Directions →
In the material below, find how many lines contain the string "center". Write only that number.

Exercise data →
.....

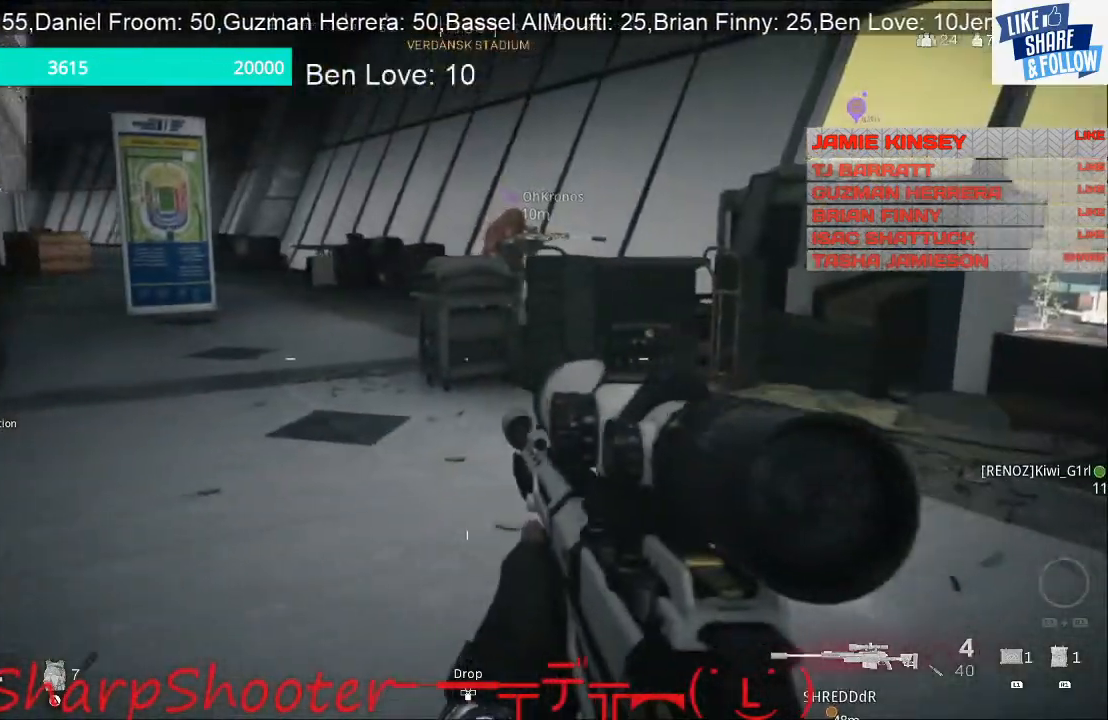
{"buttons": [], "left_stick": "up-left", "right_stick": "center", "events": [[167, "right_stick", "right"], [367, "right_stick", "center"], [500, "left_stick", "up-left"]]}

.....

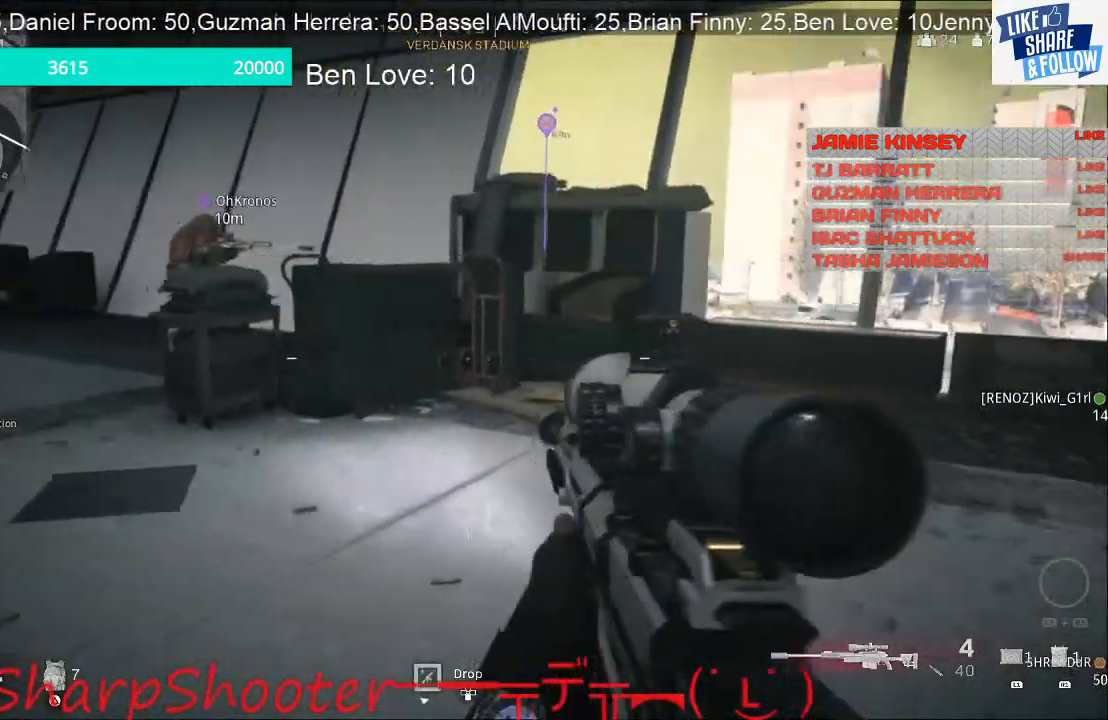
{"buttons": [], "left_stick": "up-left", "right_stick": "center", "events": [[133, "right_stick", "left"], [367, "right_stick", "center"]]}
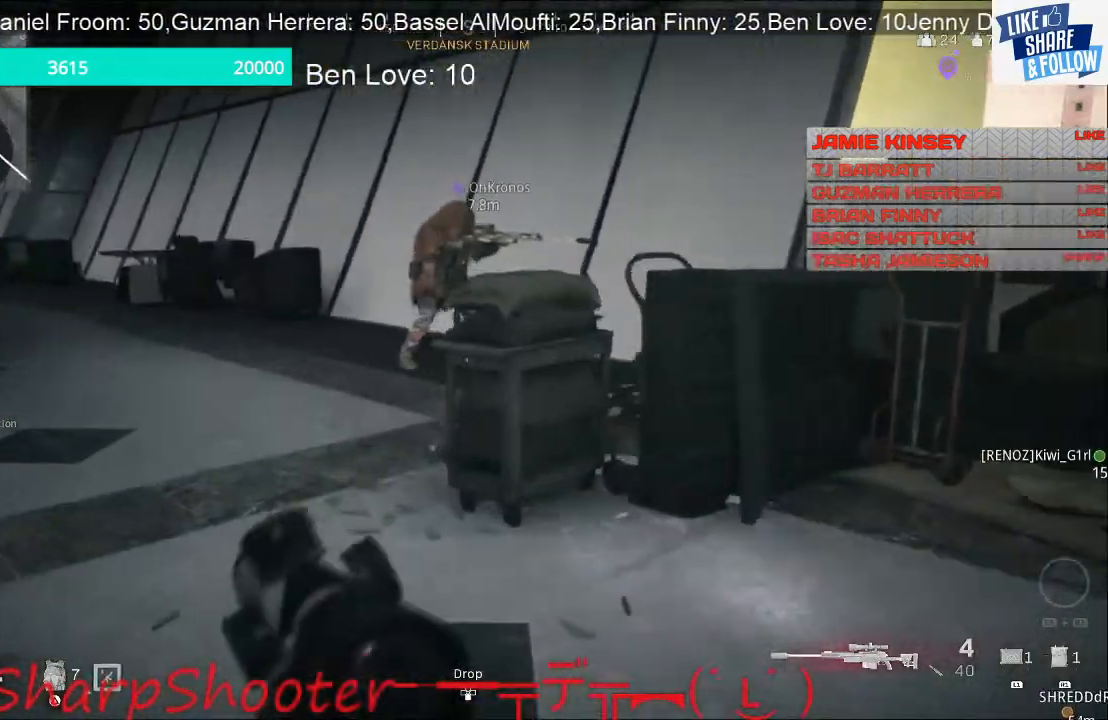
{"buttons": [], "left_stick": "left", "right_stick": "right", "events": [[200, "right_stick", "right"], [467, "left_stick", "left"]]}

.....

Output of the exercise →
2